Why is this a bad solution, when it seems to work? Recall from earlier workflows that is has always been easy to see from the log messages and execution folder which Scala call created each component to the workflow. For example, val data = INPUT("data.sv") creates a component named data, based on the variable name. In our iteration case, Anduril does not have enough context inside the for-loop to generate easily traceable component names. The first iteration produces a component named filtered and the second filtered_anduril.tools.CSVFilter_1. It is difficult to guess which one correspondes to sample1 or sample2.

Proper naming using NamedMap / NamedSeq

Anduril runtime library (org.anduril.runtime) provides two data structures, NamedMap and NamedSeq, that behave like standard Scala Map and Seq, but provide legible names to components that are inserted into them. NamedMap is a mapping from strings to components, and should be used when string identifiers for data files are available. NamedSeq is a simpler version that uses integer indexes. The solution using NamedMap is:

#!/usr/bin/env anduril

import anduril.builtin._
import anduril.tools._
import org.anduril.runtime._

object IterationNamedMap {
    val samples = Map("sample1" -> "data1.csv", "sample2" -> "data2.csv")
    val inputMap = NamedMap[INPUT]("input")
    val filteredMap = NamedMap[CSVFilter]("filtered")
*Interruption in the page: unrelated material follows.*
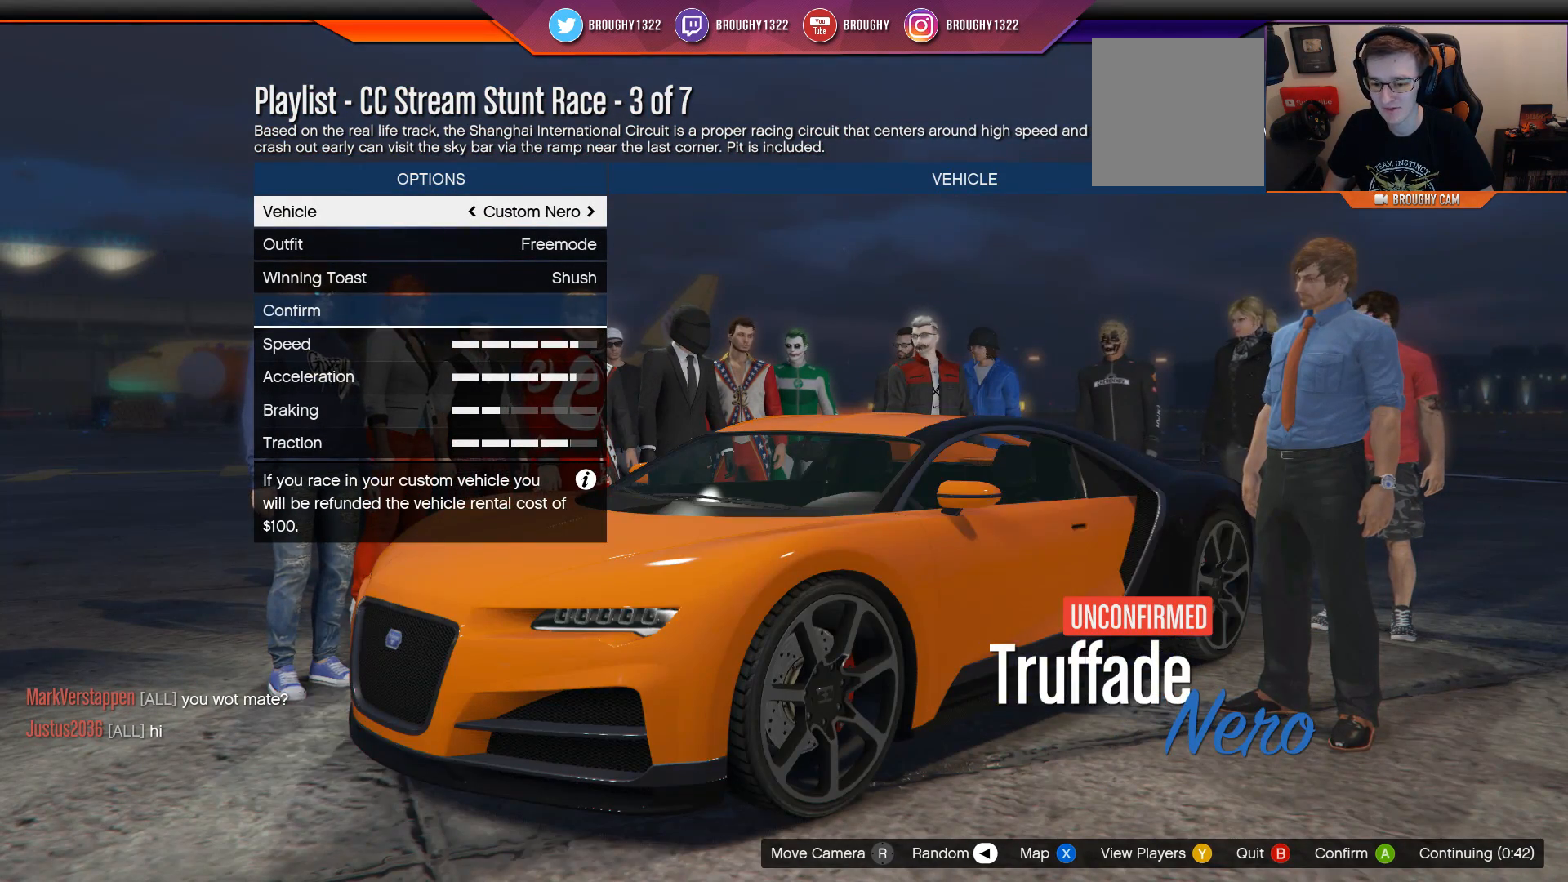
{"buttons": ["A"], "left_stick": "center", "right_stick": "center", "events": [[133, "left_stick", "center"], [434, "A", "down"]]}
    for ((sampleID, filename) <- samples) {
        inputMap(sampleID) = INPUT(path = filename)
        filteredMap(sampleID) = CSVFilter(inputMap(sampleID), regexp = "QualityOK=1")
    }

    val joined = CSVListJoin(in = filteredMap)
}

Before the for-loop, two NamedMap objects are initialized, and they are given descriptive name prefixes ("input" and "filtered") based on the items inserted into them. Inside the for-loop, all component assignments are done using NamedMaps. Generated named are composed of the prefix given in NamedMap constructor, and the key given in the for-loop. The INPUT components are named input_sample1 and input_sample2, and CSVFilter components are filtered_sample1 and filtered_sample2.

Proper naming can be verified from execution logs, which include:

[INFO filtered_sample1] Executing filtered_sample1 (anduril.tools.CSVFilter) (SOURCE iteration-namedmap.scala:12) (COMPONENT-STARTED) (2016-04-28 16:14:35)
[INFO filtered_sample2] Executing filtered_sample2 (anduril.tools.CSVFilter) (SOURCE iteration-namedmap.scala:12) (COMPONENT-STARTED) (2016-04-28 16:14:35)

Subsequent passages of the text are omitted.